In Hildesheim heißt eine Straße vor dem Dammthore »der Stein.« Man hat sie von einem großen Steine so genannt, der an der Ecke dieser Straße seit Menschengedenken liegt. Einige sagen, ein Riese habe hier das »Sandkörnchen« aus seinem Schuh geschüttet, andere aber meinen, der Böse hätte den gefährlichen Stein nach dem gegenüber liegenden Martini-Kirchthurm geworfen und glücklicher Weise gefehlt.

5.

Auf dem Sensensteine haben in früheren Zeiten Hünen gewohnt. Nun wollten andere Hünen (vom Sichelnstein aus?) den Thurm der Burg in Stücke werfen und schleuderten deshalb eine Menge von Steinen gegen ihn. Dieß sind die sog. Hünensteine, [146] welche in dem Thale, worin ein kleiner Bach, die Niest, fließt, sowie in der ganzen Escheröder Feldmark zahlreich umher liegen. Zum Theil sind sie in die Erde gesunken, zum Theil liegen sie auf der Oberfläche; auf einem von diesen sind die fünf Finger eines Hünen abgedruckt.

6.

Oberhalb des Kahlenberges bei Dahlheim liegen zwei große Steine, ein größerer und ein kleinerer, welche von zwei Riesen dahin geworfen sind; der größere würde kaum auf mehreren vierspännigen Wagen fortgeschafft werden können. Diese Steine sind auf folgende Weise dahin gekommen. Ein Riese, welcher mit der Escheröder Gemeinde in Feindschaft lebte, ging mit seinem Sohne auf den Berg und warf von da einen großen Stein nach Escherode hinüber, um damit die Kirche des Dorfes zu zerschmettern: doch der Stein war nicht mit voller Kraft geworfen und fiel deshalb viel zu früh, etwa auf der Hälfte des Weges nieder, wo er liegen geblieben ist; die fünf Finger des Riesen haben sich dem Steine tief eingedrückt.
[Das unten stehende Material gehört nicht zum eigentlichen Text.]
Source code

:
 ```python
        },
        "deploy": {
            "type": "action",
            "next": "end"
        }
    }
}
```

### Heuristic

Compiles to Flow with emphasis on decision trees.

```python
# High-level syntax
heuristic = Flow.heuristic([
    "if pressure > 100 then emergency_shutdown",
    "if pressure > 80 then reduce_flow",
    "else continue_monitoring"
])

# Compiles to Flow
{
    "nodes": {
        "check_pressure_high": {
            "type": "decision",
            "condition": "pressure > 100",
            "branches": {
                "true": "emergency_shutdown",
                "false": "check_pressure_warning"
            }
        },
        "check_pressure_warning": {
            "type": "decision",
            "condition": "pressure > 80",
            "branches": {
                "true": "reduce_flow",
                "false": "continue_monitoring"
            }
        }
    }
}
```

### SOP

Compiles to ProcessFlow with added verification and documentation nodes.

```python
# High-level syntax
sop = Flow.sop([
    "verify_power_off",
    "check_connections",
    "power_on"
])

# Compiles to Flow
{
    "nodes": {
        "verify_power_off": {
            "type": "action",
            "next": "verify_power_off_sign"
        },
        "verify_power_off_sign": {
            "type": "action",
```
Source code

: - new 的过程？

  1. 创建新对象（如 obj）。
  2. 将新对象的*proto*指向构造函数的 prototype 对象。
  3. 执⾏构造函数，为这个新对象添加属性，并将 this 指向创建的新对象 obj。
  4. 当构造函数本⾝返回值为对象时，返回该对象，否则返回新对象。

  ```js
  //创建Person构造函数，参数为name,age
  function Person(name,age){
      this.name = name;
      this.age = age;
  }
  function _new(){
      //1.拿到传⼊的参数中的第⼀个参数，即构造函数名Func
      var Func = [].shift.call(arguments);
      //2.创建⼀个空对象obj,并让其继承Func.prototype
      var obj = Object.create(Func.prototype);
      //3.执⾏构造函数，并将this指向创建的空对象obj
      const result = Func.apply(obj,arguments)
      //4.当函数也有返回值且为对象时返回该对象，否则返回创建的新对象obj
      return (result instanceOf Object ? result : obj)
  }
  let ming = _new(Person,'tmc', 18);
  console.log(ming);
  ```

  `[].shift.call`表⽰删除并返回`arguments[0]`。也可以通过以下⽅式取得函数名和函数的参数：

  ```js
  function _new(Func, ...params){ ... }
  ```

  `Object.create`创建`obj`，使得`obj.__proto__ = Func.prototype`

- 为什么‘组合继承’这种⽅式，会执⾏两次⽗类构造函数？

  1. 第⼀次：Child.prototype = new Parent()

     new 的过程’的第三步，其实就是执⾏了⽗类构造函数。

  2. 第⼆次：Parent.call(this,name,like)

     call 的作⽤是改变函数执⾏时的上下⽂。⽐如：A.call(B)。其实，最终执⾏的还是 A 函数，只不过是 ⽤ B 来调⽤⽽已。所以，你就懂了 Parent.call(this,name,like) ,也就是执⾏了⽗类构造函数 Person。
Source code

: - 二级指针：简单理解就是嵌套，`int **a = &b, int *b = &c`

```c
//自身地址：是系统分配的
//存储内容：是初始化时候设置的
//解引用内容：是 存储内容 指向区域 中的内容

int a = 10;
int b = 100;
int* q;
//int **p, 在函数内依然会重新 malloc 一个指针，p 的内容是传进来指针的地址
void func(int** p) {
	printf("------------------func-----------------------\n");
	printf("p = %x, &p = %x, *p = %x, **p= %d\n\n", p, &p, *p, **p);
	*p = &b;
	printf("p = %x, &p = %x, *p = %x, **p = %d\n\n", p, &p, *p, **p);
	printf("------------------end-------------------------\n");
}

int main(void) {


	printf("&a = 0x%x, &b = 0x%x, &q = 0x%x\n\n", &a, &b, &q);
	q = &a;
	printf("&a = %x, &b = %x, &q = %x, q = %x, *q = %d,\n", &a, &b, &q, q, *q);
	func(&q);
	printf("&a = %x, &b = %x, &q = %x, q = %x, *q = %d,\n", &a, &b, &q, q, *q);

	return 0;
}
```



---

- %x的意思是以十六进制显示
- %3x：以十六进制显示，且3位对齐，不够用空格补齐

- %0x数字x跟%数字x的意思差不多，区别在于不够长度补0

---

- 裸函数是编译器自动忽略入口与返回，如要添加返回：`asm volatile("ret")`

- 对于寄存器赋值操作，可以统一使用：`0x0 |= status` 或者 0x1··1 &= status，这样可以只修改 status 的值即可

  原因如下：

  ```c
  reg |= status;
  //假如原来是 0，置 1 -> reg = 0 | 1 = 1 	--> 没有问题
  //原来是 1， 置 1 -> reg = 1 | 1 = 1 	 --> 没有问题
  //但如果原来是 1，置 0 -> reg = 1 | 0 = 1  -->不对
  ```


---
So wie aber der Riese den Stein aus der Hand geworfen hatte, stürzte er todt nieder. Aus Zorn über seines Vaters Tod warf dann der junge Riese, der noch lange nicht erwachsen war, einen andern Stein dahinter her, welcher wohl um die Hälfte kleiner war, als der erste, aber auch dieser verfehlte sein Ziel und fiel im Felde nieder.

7.

Ein Hüne wohnte auf dem Hohen-Hagen; dieser wollte einst einem andern, der auf den Gleichen wohnte, das Fenster im Thurm einwerfen. Zu dem Ende nahm er einen Stein etwa 11/2 Fuß lang, 1 Fuß breit und1/2 Fuß dick. Doch der Stein entglitt zu früh seiner Hand und erreichte so die Gleichen nicht, sondern fiel im Leinebusche bei dem zu Ohlenhusen gehörenden Vorwerke Heißenthal nieder. Hier ist er liegen geblieben und man sieht noch die Eindrücke von den fünf Fingern des Hünen daran.